━━ DATENTEIL
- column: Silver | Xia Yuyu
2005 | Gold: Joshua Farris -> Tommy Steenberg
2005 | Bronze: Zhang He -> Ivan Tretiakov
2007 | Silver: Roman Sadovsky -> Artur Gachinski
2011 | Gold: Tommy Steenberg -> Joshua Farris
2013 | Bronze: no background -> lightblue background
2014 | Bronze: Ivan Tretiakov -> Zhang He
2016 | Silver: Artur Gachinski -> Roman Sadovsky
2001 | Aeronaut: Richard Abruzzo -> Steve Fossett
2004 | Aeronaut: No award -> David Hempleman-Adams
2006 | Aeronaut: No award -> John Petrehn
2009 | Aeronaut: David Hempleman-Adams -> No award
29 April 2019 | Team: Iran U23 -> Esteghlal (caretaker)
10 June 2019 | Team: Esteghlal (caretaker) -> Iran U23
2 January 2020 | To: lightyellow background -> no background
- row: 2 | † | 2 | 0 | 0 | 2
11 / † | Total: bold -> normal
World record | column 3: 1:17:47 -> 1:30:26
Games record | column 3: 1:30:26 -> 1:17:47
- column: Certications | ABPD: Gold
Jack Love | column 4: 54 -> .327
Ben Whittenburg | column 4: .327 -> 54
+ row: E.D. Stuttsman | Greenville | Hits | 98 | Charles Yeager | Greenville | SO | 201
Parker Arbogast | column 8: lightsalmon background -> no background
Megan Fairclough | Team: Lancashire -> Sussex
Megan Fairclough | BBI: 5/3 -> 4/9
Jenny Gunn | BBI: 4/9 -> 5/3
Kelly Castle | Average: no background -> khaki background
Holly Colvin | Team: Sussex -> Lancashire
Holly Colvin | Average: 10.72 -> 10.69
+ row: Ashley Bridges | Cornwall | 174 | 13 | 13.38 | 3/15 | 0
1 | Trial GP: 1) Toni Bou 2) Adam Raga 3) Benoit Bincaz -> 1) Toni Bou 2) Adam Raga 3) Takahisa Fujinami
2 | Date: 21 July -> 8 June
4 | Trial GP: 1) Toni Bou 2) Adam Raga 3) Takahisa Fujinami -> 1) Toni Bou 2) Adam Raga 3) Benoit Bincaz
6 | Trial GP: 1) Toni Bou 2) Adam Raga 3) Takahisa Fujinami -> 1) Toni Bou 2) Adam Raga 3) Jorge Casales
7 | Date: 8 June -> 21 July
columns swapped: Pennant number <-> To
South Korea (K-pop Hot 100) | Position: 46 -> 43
━━━━
# SCHRIFTLICHE AUFGABE
Überführe sämtliche Zeilen der gesamten Auflistung in eine JSON-Liste aus Zeichenketten, wobei jede Zeile ein eigener Eintrag wird. Leerzeilen werden weggelassen.

# LÖSUNG DER AUFGABE
[
  "- column: Silver | Xia Yuyu",
  "2005 | Gold: Joshua Farris -> Tommy Steenberg",
  "2005 | Bronze: Zhang He -> Ivan Tretiakov",
  "2007 | Silver: Roman Sadovsky -> Artur Gachinski",
  "2011 | Gold: Tommy Steenberg -> Joshua Farris",
  "2013 | Bronze: no background -> lightblue background",
  "2014 | Bronze: Ivan Tretiakov -> Zhang He",
  "2016 | Silver: Artur Gachinski -> Roman Sadovsky",
  "2001 | Aeronaut: Richard Abruzzo -> Steve Fossett",
  "2004 | Aeronaut: No award -> David Hempleman-Adams",
  "2006 | Aeronaut: No award -> John Petrehn",
  "2009 | Aeronaut: David Hempleman-Adams -> No award",
  "29 April 2019 | Team: Iran U23 -> Esteghlal (caretaker)",
  "10 June 2019 | Team: Esteghlal (caretaker) -> Iran U23",
  "2 January 2020 | To: lightyellow background -> no background",
  "- row: 2 | † | 2 | 0 | 0 | 2",
  "11 / † | Total: bold -> normal",
  "World record | column 3: 1:17:47 -> 1:30:26",
  "Games record | column 3: 1:30:26 -> 1:17:47",
  "- column: Certications | ABPD: Gold",
  "Jack Love | column 4: 54 -> .327",
  "Ben Whittenburg | column 4: .327 -> 54",
  "+ row: E.D. Stuttsman | Greenville | Hits | 98 | Charles Yeager | Greenville | SO | 201",
  "Parker Arbogast | column 8: lightsalmon background -> no background",
  "Megan Fairclough | Team: Lancashire -> Sussex",
  "Megan Fairclough | BBI: 5/3 -> 4/9",
  "Jenny Gunn | BBI: 4/9 -> 5/3",
  "Kelly Castle | Average: no background -> khaki background",
  "Holly Colvin | Team: Sussex -> Lancashire",
  "Holly Colvin | Average: 10.72 -> 10.69",
  "+ row: Ashley Bridges | Cornwall | 174 | 13 | 13.38 | 3/15 | 0",
  "1 | Trial GP: 1) Toni Bou 2) Adam Raga 3) Benoit Bincaz -> 1) Toni Bou 2) Adam Raga 3) Takahisa Fujinami",
  "2 | Date: 21 July -> 8 June",
  "4 | Trial GP: 1) Toni Bou 2) Adam Raga 3) Takahisa Fujinami -> 1) Toni Bou 2) Adam Raga 3) Benoit Bincaz",
  "6 | Trial GP: 1) Toni Bou 2) Adam Raga 3) Takahisa Fujinami -> 1) Toni Bou 2) Adam Raga 3) Jorge Casales",
  "7 | Date: 8 June -> 21 July",
  "columns swapped: Pennant number <-> To",
  "South Korea (K-pop Hot 100) | Position: 46 -> 43"
]